Michael Brick of the New York Times reports on an intricate Brooklyn drug trade...

It was a big show of force: 60 people under arrest, 5 gangs vanquished, more than 200 criminal charges, a $1.5 million narcotics enterprise shattered and an urban village of 3,500 liberated.

His choice of words signaled an aggressive change in prosecution tactics. Prosecutors planned to file felony conspiracy charges. That approach, long used against Mafia suspects, could produce sentences unheard of among the housing project’s pushers, lookouts and addicts: life in prison.

Again and again in the years to come, similar raids concentrated on housing projects in Coney Island, Fort Greene and East New York. The numbers peaked with the arrest of more than 140 people at the Red Hook Houses in 2006. Nearly all the defendants were charged with first-degree conspiracy, their bail set at $100,000, sometimes $1 million. Tenant associations and community boards lavished praise on the district attorney.

But soon, the strategy stumbled at the courthouse steps.

Judges rebuked the prosecution tactics. Juries rejected the conspiracy charges.

And after six years, eight major operations and more than 500 arrests, no one has been convicted of first-degree conspiracy. Instead, many defendants have spent a year or more on Rikers Island, awaiting trials that in the end never come. Typically, they plead guilty to lesser crimes, are sentenced to time served and then are released.

rosecutors say that the mere threat of their novel conspiracy charge has resulted in longer prison terms, some through plea bargains, keeping accused dealers off the streets as the system moves along.

But defense lawyers have routinely advised their clients to stall, waiting for the favorable plea deals that eventually come. And they call the whole program a miscarriage of justice, an upside-down world where sentences end up being handed out after time has been served. The lawyers argue that prosecutors have abused the use of the conspiracy charges — using the more significant counts to withhold evidence from defendants, and to exact jail terms they might never have won otherwise.

A portrait of the Cypress Hills case, drawn from hearings, interviews, court records, police reports and secret grand jury testimony transcripts provided to The New York Times, offers insights into the goals of prosecutors and the police. And it indicates an outcome that allows both sides to offer competing claims of just what has been achieved.

A Shifting Battleground

By the numbers, Cypress Hills is 1,430 families, 261 of them with a man in the house, living on an average of about $19,000 a year. In the surrounding community, 31 of every 1,000 men have been in jail, among the highest rates in the borough, according to the independent Justice Mapping Center.

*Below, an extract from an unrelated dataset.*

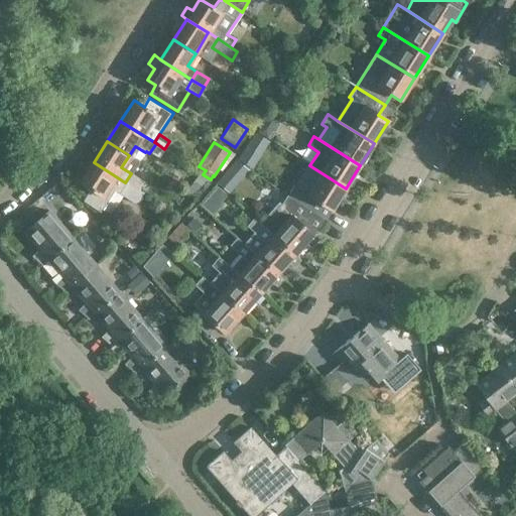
[(158,159),(164,149),(156,143),(149,153),(158,159)]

By other measures, Cypress Hills is the roar of the jetliners soaring over 15 blunt seven-story rectangles of weathered red brick, the windows barred even on the top floor, the small satellite dishes and ragged foreign flags poking through the slats like letters in a neglected mailbox.

For decades, the project’s gangs have grown in sophistication. A generation ago, the police pursued housing project drug dealers with the buy-and-bust method: An undercover officer buys some drugs, then other officers arrest the seller.

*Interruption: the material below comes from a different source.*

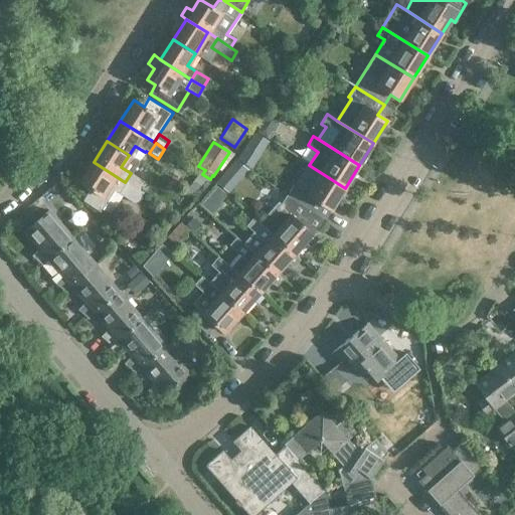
[(90,189),(83,199),(82,201),(99,212),(113,190),(118,194),(125,182),(94,162),(79,182),(90,189)]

By the late 1980s, the authorities acknowledged they were losing ground to violent crack cocaine gangs. A supervisor, Sgt. Donald Flynn, told a grand jury what was happening: Dealers had begun retreating from the courtyards into the buildings, farther from the reach of surveillance.

“They become, as I like to call it, unholy alliances between some of these groups and agreements as far as who would control what side,” Sergeant Flynn testified. With graffiti on the walls and color-coded caps to mark vials of drugs, the groups staked their territory, the EU organization, the Front Boys, the Ruffryders and the A Team dividing up the 29 acres of Cypress Hills.

Buy-and-bust operations became more difficult to perform, Sergeant Flynn explained. At Cypress Hills, “a lot of people have grown up together, go to school, junior high or elementary, and an undercover not being from the development would be known pretty much right away, as would, of course, any surveillance vehicles.”